By Renju Jose
SYDNEY (Reuters) – An Australian inquiry into an automated welfare debt recovery programme said on Friday former Prime Minister Scott Morrison, in an earlier ministerial role, had misled the cabinet about the scheme.
The report also recommended unnamed individuals be referred for civil and criminal prosecution over the “robodebt” programme designed to ensure welfare recipients were not under-reporting their income and over-receiving government payments.
Computer algorithms for the scheme, in place from July 2015 to November 2019, wrongly calculated that hundreds of thousands of Australians owed money and with little to no human oversight it recovered A$1.76 billion ($1.17 billion).

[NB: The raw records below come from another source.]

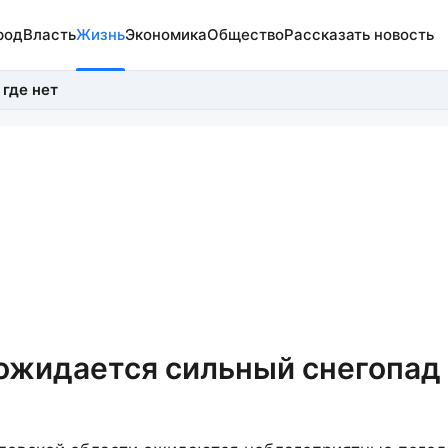
род
Власть
Жизнь
Экономика
Общество
Рассказать новость
 где нет
ожидается сильный снегопад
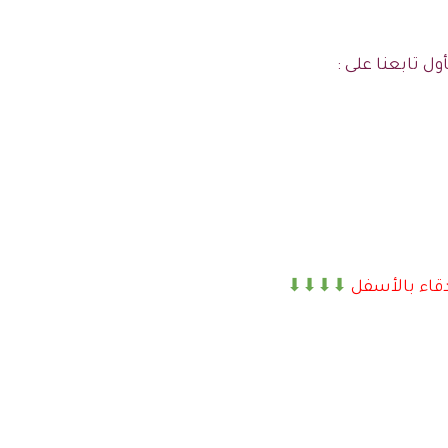
ول تابعنا على :
⬇⬇⬇⬇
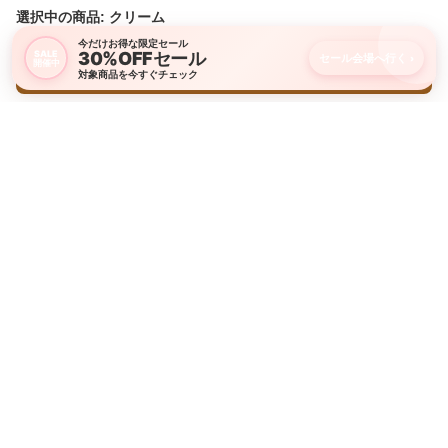
選択中の商品: クリーム
今だけお得な限定セール
30%OFFセール
SALE
セール会場へ行く
›
開催中
購入画面に進む
対象商品を今すぐチェック
新商品やキャンペーン情報をお届けします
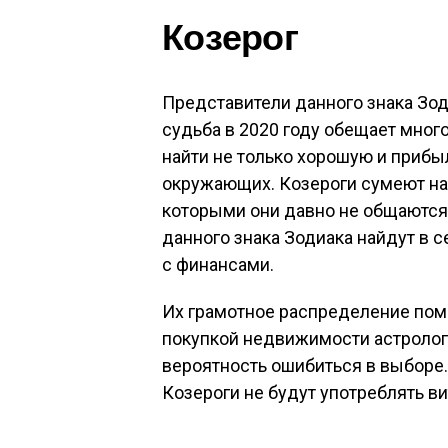
Козерог
Представители данного знака Зод
судьба в 2020 году обещает много
найти не только хорошую и прибыл
окружающих. Козероги сумеют на
которыми они давно не общаются.
данного знака Зодиака найдут в 
с финансами.
Их грамотное распределение пом
покупкой недвижимости астролог
вероятность ошибиться в выборе.
Козероги не будут употреблять в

“The robodebt scheme was a gross betrayal and a human tragedy … it was wrong, it was illegal,” Prime Minister Anthony Albanese said during a media briefing, after the release of the nearly 1,000-page report from a Royal Commission, the most powerful type of government inquiry.

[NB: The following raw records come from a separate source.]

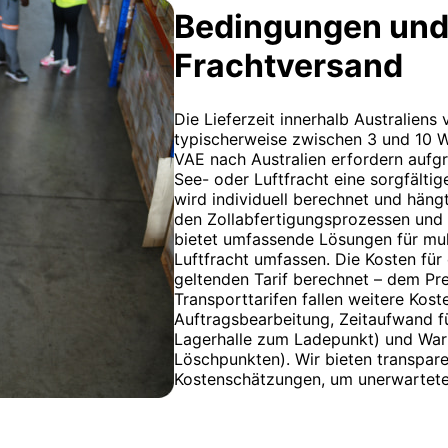
Bedingungen und
Frachtversand
Die Lieferzeit innerhalb Australiens 
typischerweise zwischen 3 und 10 W
VAE nach Australien erfordern aufg
See- oder Luftfracht eine sorgfälti
wird individuell berechnet und häng
den Zollabfertigungsprozessen und
bietet umfassende Lösungen für mul
Luftfracht umfassen. Die Kosten f
geltenden Tarif berechnet – dem Pre
Transporttarifen fallen weitere Kost
Auftragsbearbeitung, Zeitaufwand f
Lagerhalle zum Ladepunkt) und War
Löschpunkten). Wir bieten transparen
Kostenschätzungen, um unerwartet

The report said Morrison, who in 2015 monitored the rollout of the programme as the federal social services minister, took the proposal to the cabinet without necessary information.
“He failed to meet his ministerial responsibility to ensure that cabinet was properly informed about what the proposal actually entailed and to ensure that it was lawful,” it said.
The commission also rejected some evidence by Morrison, calling it “untrue.”
Morrison, who was prime minister from August 2018 to May 2022 and remains a member of parliament, did not immediately respond to a request seeking comment.
In 2020, he apologised in parliament for distress caused by the robodebt scheme but did not admit any legal liability.
A federal court in 2021 approved a A$1.8 billion settlement after Morrison’s government agreed to settle a class action brought by the victims.
The report did not name the individuals it recommended for prosecution, but the commission said relevant parts of the report had been submitted to several federal agencies, including the Australian Federal Police.